In [4]:
# Step 1 - Import the necessary libraries
import numpy
from keras.models import Sequential 
from keras.layers import Dense 
from keras.layers import Dropout 
from keras.layers import LSTM 
from keras.callbacks import ModelCheckpoint 
from keras.utils import np_utils 

In [8]:
# Step 2 - load the sample data
Sample_data = "/content/NLP.txt"
wonderland_text = open(Sample_data, 'r', encoding='utf-8').read()
wonderland_text = wonderland_text.lower()
print(wonderland_text)

alice was beginning to get very tired of sitting by her sister
on the bank, and of having nothing to do:  once or twice she had
peeped into the book her sister was reading, but it had no
pictures or conversations in it, `and what is the use of a book,'
thought alice `without pictures or conversation?'



In [6]:
# Step 3 - Create mapping of unique characters and integers
My_characters = sorted(list(set(wonderland_text)))
character_to_integer = dict((c, i) for i, c in enumerate(My_characters))
character_to_integer

{'\n': 0,
 ' ': 1,
 "'": 2,
 ',': 3,
 ':': 4,
 '?': 5,
 '`': 6,
 'a': 7,
 'b': 8,
 'c': 9,
 'd': 10,
 'e': 11,
 'f': 12,
 'g': 13,
 'h': 14,
 'i': 15,
 'k': 16,
 'l': 17,
 'n': 18,
 'o': 19,
 'p': 20,
 'r': 21,
 's': 22,
 't': 23,
 'u': 24,
 'v': 25,
 'w': 26,
 'y': 27}

In [14]:
# Step 4 - Summarize the data
wonder_chars = len(wonderland_text)
wonder_vocab = len(My_characters)
print("Total Characters Present in the Sample data: ", wonder_chars)
print("Total Vocab in the data: ", wonder_vocab)

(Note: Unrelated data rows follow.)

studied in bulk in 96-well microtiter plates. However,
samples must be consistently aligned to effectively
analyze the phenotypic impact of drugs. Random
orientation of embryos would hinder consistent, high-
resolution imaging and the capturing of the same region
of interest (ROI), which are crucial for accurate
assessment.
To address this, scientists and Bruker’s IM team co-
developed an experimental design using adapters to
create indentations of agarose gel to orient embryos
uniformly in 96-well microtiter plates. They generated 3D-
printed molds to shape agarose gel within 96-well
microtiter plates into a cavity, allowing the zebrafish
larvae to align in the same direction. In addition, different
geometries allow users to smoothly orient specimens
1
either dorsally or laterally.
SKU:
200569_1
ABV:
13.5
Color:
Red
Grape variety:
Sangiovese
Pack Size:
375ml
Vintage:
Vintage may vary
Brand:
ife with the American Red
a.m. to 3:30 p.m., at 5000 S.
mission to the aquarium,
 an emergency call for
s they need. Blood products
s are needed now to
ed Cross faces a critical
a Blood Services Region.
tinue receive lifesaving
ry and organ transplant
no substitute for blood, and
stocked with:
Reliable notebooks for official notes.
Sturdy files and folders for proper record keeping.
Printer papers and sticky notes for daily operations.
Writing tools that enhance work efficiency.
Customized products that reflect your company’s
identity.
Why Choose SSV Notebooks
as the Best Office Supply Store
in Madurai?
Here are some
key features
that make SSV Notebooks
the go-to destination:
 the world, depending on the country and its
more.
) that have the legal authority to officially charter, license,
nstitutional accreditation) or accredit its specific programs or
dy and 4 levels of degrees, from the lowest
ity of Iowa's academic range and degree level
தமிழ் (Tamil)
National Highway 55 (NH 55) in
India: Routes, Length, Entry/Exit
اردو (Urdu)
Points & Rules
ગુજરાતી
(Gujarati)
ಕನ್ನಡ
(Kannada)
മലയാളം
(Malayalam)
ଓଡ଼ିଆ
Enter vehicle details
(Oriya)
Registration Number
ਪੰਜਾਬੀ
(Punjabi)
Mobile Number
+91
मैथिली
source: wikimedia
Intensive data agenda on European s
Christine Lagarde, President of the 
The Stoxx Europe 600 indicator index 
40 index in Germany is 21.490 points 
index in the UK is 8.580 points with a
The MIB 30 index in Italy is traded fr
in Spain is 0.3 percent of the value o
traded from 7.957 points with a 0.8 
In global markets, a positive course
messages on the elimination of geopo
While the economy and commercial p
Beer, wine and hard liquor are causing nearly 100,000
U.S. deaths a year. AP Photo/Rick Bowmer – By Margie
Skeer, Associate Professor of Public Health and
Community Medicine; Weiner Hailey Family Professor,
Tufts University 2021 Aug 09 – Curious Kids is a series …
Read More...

Total Characters Present in the Sample data:  303
Total Vocab in the data:  28


In [10]:
# Step 5 - Prepare the dataset
sequence_length = 100
x_data = []
y_data = []
for i in range(0, wonder_chars - sequence_length, 1):
  sequence_in = wonderland_text[i:i + sequence_length]
  sequence_out = wonderland_text[i + sequence_length]
  x_data.append([character_to_integer[char] for char in sequence_in])
  y_data.append(character_to_integer[sequence_out])
pattern_nn = len(x_data)
print("Result of total patterns:", pattern_nn)

Result of total patterns: 203


In [11]:
# Step 6 - Reshaping the data
X = numpy.reshape(x_data, (pattern_nn, sequence_length, 1))
X = X / float(wonder_vocab)
y = np_utils.to_categorical(y_data)

In [17]:
#Step 7 - Define the LSTM model
model = Sequential()
model.add(LSTM(256, input_shape=(X.shape[1], X.shape[2])))
model.add(Dropout(0.2))
model.add(Dense(y.shape[1], activation='softmax'))
model.compile(loss='categorical_crossentropy', optimizer='adam')

In [18]:
# Step 8 - Define the checkpoint
filepath="weights-improvement-{epoch:02d}-{loss:.4f}.hdf5"
checkpoint = ModelCheckpoint(filepath, monitor='loss', verbose=1, save_best_only=True, mode='min')
callbacks_list = [checkpoint]

In [19]:
# Step 9 - Fit the model
model.fit(X, y, epochs=1, batch_size=128, callbacks=callbacks_list)


Epoch 00001: loss improved from inf to 3.30116, saving model to weights-improvement-01-3.3012.hdf5


<keras.callbacks.History at 0x7f76da42a190>